While most parkas tend to be bulky and shapeless, seemingly designed for the kind of guys who’ll volunteer to spend a winter working on oil pipelines in deepest Alaska (i.e. huge), the Canada Goose Trillium parka was developed, and I quote from the Canada Goose catalog, ‘with a woman’s body structure in mind’.

The Trillium parka seems very similar to the Expedition parka I reviewed earlier in the week, the only differences being the pocket details and the fact that the Trillium has a subtly cinched waist and slimmer lines. I have to say that our friend Therese, our German guinea pig for our Gobi expedition, looked much more feminine in the Trillium than the two other girls in the group, each of whom were wearing smaller versions of what were essentially men’s parkas.


Like the men’s Expedition parka the Trillium shell is 195gsm Arctic-Tech; 85% polyester, 15% cotton.

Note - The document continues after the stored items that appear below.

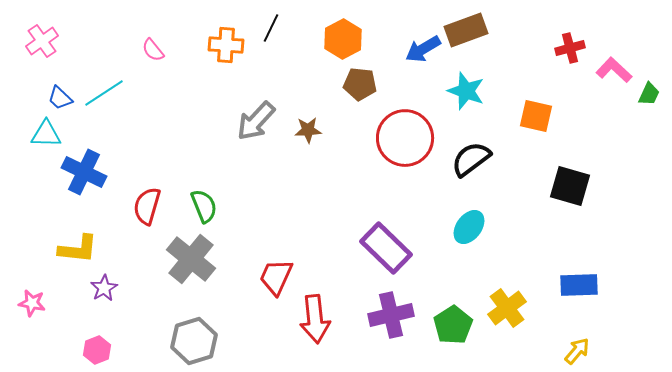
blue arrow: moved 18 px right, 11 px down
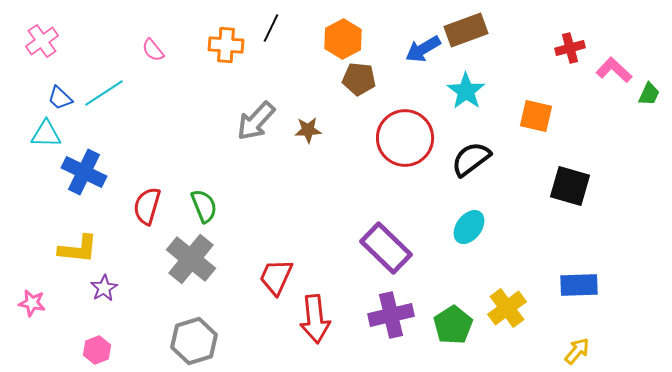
brown pentagon: moved 1 px left, 5 px up
cyan star: rotated 15 degrees clockwise
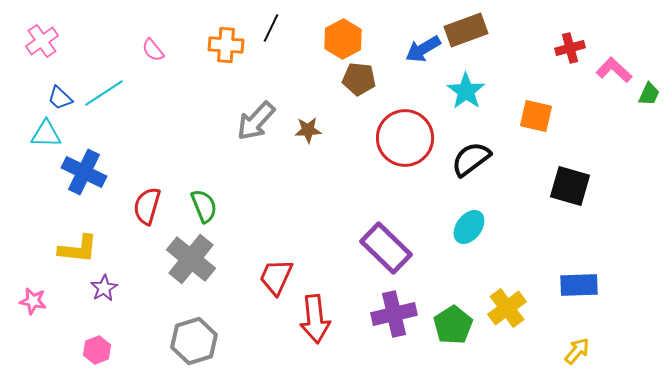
pink star: moved 1 px right, 2 px up
purple cross: moved 3 px right, 1 px up
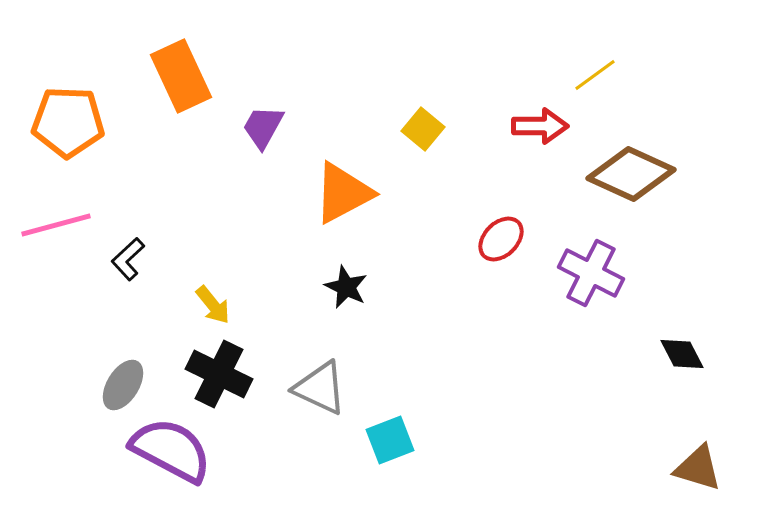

The lining is 55gsm Nylon plain weave treated with a water-resistant coating, and the filling is 625 fill power white duck down.


  • Mid-thigh length for maximum coverage
  • Down hood with removable coyote fur ruff
  • Lockable storm flap provides supreme wind resistance
  • 2 upper fleece lined hand warmer pockets
  • 2 lower fleece lined pockets with snaps for secure storage
  • Waist drawcord and recessed rib knit sleeves for added warmth.

Thoughts and Impressions

As is becoming embarrassingly obvious in our Canada Goose reviews (we promise they’re not slipping us free sample in return for a good writeup) we have nothing bad to say about the Canada Goose Trillium parka. Like the Expedition I reviewed earlier in the week, the Trillium stood up to gale force winds and -35 Celsius temperatures for five days without the barest hint of a problem.

Therese told me that the hood in particular was ‘sehr komfortabel’. My German studies are many years behind me, but I think the message was clear. The Trillium has a concealed snap at the base of the coyote fur ruff that allowed Therese to draw in the fur close to her face and pretty much escape the howling winds entirely.

In conclusion… well, this is my third Canada Goose review and I’m sort of running out of things to say. These are quite simply the best winter coats money can buy. Are they expensive? Hell yes. Will they do the job for a lifetime? Of course. It’s your call, but if you want my advise the Trillium is more than worth the investment.